Palo Alto Networks (PANW 0.91%) expects artificial intelligence (AI) to become a key growth driver for the company in the long run, which is not surprising as this technology is expected to play a central role in shoring up cyber defenses and help organizations protect their networks from bad actors. However, a closer look at the company's latest quarterly results indicates it has a lot of work to do before it can make the most of the AI-related cybersecurity opportunity.

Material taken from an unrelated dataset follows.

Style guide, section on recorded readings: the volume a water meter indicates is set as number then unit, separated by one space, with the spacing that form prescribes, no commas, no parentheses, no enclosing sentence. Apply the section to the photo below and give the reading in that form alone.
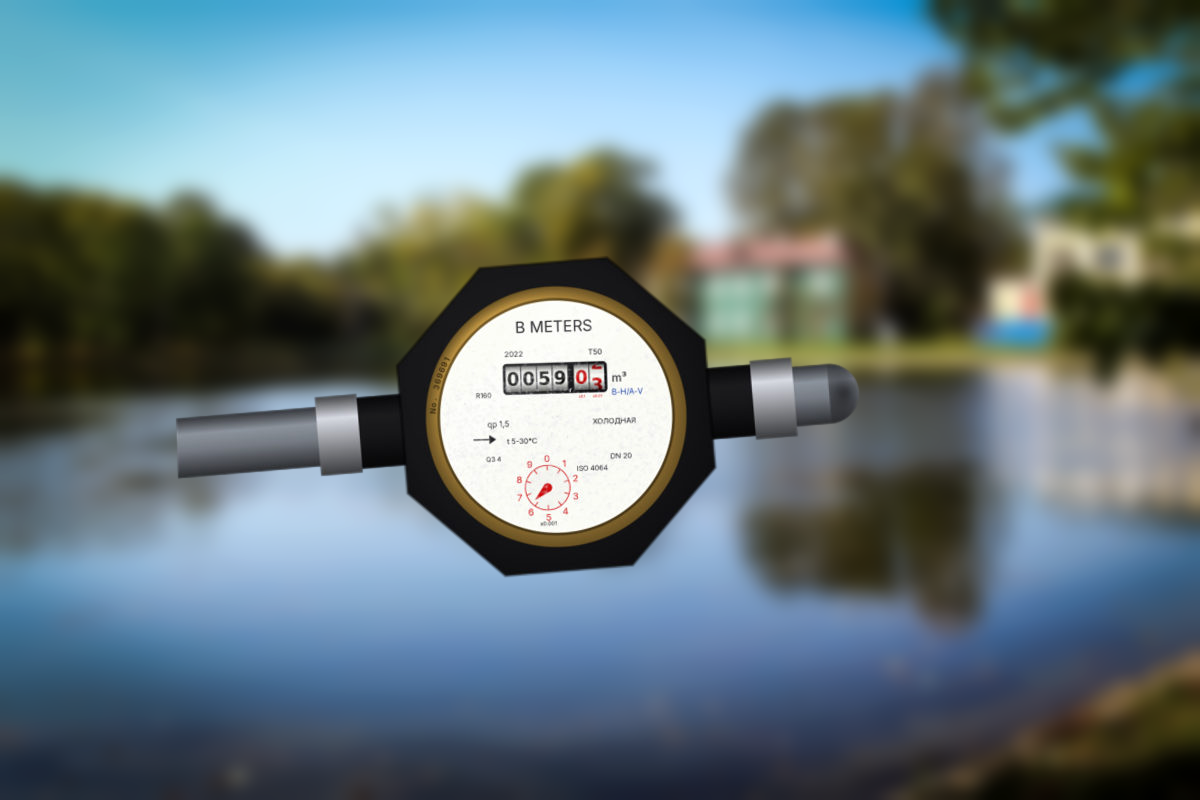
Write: 59.026 m³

Bloomberg Intelligence forecasts that generative AI-driven cybersecurity spending could jump to $3.1 billion in 2027 from just $9 million in 2022. By 2032, generative AI-based cybersecurity spending is predicted to touch nearly $14 billion. This explains why Palo Alto management discussed the company's AI-related potential in detail on the latest earnings conference call, suggesting that this technology could drive healthy growth in the company's revenue by 2030.

However, the fact that Palo Alto stock fell a whopping 22% following the release of its fiscal 2024 second-quarter results (for the three months ended Jan. 31, 2024) on Feb. 20 cannot be ignored. Let's see why that was the case and whether AI could indeed help Palo Alto regain investor confidence.

Palo Alto Networks' guidance cut spooked investors

Palo Alto's fiscal Q2 revenue increased 19% year over year to $2 billion, while billings increased at a slower pace of 16% to $2.35 billion. The cybersecurity specialist's non-GAAP (adjusted) net income was up 39% year over year to $1.46 per share. The numbers were better than analysts' expectations of $1.30 per share in earnings on revenue of $1.97 billion.

However, Palo Alto couldn't top its strong quarterly performance with a robust outlook. It predicts revenue to increase at a slower pace of 13% to 15% in the current quarter to a range of $1.95 billion to $1.98 billion. Consensus estimates were looking for $2.04 billion in revenue from Palo Alto in the current quarter.

Additionally, Palo Alto sees its billings increasing just 2% to 4% in the fiscal third quarter to between $2.3 billion and $2.35 billion, lower than the $2.62 billion consensus estimate. Given that Palo Alto's billings are an indicator of its future revenue, the market didn't take kindly to the fact that the company reduced its full-year billings guidance.

Palo Alto now expects fiscal 2024 billings to land between $10.1 billion and $10.2 billion, lower than the prior estimated range of $10.7 billion to $10.8 billion, and up just 10% to 11% over fiscal 2023. It has also reduced its revenue expectation to $7.95 billion to $8 billion from the earlier range of $8.15 billion to $8.2 billion. Based on its latest forecast, Palo Alto's revenue would increase between 15% and 16% in the current fiscal year.

There are a few silver linings

For a stock that's trading at an expensive 13 times sales as compared to its five-year average price-to-sales ratio of 8.8, it wasn't surprising to see investors hitting the panic button following Palo Alto's guidance cut. However, the positive takeaway from Palo Alto's latest earnings report was an increase in its remaining performance obligations (RPO), a metric that refers to the total value of the company's future contracts, and which, according to CEO Nikesh Arora, is a better indicator of future growth potential.

More specifically, Palo Alto's RPO jumped 22% year over year last quarter to $10.8 billion, outpacing the growth in its revenue and billings. Meanwhile, the annualized recurring revenue (ARR) from Palo Alto's next-generation security (NGS) offerings -- which include the Prisma cloud security platform and the AI-powered Cortex platform that provides endpoint detection and response, security automation, and external threat protection -- increased an impressive 50% year over year to $3.5 billion last quarter.

Palo Alto management predicts that AI adoption in cybersecurity could take its ARR from NGS products to $15 billion in 2030. That would be nearly 5 times the ARR Palo Alto's NGS products are currently generating.

The company expects its total addressable market to increase between $13 billion and $17 billion thanks to AI. What's more, Palo Alto says that it achieved more than $100 million in AI-specific ARR in the second quarter. Management also points out that it has "aggressive plans to roll out additional AI-based offerings by the end of this fiscal year."

As a result, it won't be surprising to see Palo Alto regain its mojo and start growing at a faster pace as it rolls out more AI-specific products. That's the reason why savvy investors may want to take advantage of the pullback in this cybersecurity stock and buy it considering that it could step on the gas in the future.